What this task involves. From the entries below, output the line with "wrist: (404, 47)" and each following line up to and including the line with "thumb cmc: (371, 21)", exactly as written.

(Task input begins)

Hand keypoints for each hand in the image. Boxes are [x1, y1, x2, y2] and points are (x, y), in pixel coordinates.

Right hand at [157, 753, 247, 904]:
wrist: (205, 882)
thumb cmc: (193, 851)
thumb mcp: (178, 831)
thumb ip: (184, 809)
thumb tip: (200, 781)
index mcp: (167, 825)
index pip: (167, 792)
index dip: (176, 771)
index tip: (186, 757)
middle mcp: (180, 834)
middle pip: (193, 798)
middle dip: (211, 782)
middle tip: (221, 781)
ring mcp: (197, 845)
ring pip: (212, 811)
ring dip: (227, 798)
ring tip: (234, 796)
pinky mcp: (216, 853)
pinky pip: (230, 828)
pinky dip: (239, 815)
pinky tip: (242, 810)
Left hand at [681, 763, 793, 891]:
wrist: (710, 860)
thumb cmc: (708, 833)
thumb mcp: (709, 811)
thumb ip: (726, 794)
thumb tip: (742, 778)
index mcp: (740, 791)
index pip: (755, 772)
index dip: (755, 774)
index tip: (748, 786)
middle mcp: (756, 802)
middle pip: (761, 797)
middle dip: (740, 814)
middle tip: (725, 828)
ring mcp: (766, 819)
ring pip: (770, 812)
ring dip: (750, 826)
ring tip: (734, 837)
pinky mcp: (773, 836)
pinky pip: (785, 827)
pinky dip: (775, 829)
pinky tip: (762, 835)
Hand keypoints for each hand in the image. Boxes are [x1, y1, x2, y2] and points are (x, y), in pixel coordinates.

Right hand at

(Task input ends)
(Task input begins)

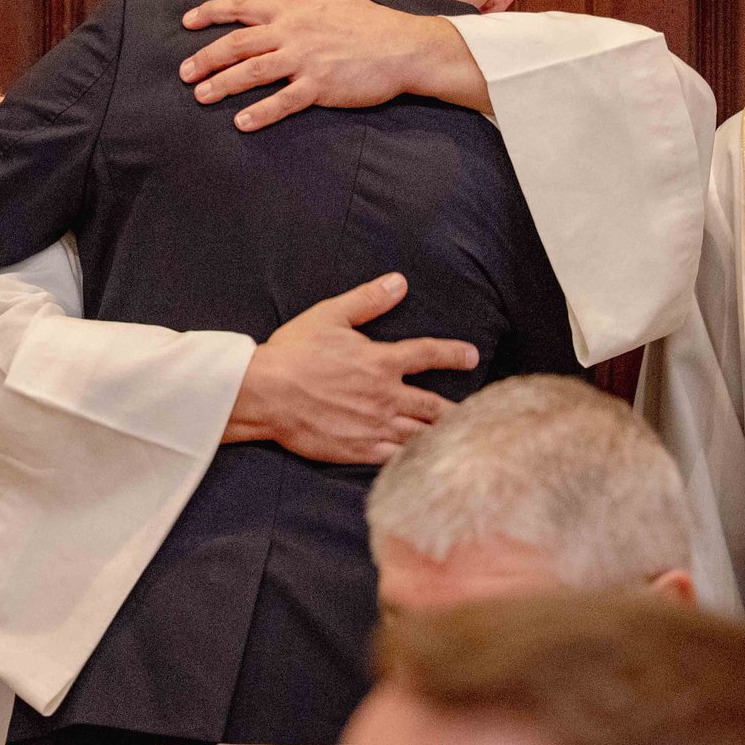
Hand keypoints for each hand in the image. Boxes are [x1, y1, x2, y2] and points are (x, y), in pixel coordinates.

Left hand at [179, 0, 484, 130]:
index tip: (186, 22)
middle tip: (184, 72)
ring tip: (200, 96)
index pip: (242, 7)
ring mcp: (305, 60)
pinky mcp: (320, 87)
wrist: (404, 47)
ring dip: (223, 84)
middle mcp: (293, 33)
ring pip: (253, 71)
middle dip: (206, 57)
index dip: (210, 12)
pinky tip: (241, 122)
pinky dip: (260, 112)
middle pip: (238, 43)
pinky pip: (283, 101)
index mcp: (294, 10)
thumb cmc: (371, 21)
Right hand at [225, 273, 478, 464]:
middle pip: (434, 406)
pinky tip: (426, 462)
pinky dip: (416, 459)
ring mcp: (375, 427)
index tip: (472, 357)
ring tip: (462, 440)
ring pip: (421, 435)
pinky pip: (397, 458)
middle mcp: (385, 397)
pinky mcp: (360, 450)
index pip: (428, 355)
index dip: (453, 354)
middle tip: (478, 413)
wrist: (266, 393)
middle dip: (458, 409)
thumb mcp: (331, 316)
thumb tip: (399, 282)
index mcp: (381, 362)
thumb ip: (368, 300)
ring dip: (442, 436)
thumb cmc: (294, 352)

(Task input ends)

Response to the task.
wrist: (404, 47)
ring dip: (223, 84)
middle mcp: (293, 33)
ring pip: (253, 71)
middle dip: (206, 57)
index dip: (210, 12)
pinky tip: (241, 122)
pinky dip: (260, 112)
middle pip: (238, 43)
pinky pip: (283, 101)
index mcp: (294, 10)
thumb cmc: (371, 21)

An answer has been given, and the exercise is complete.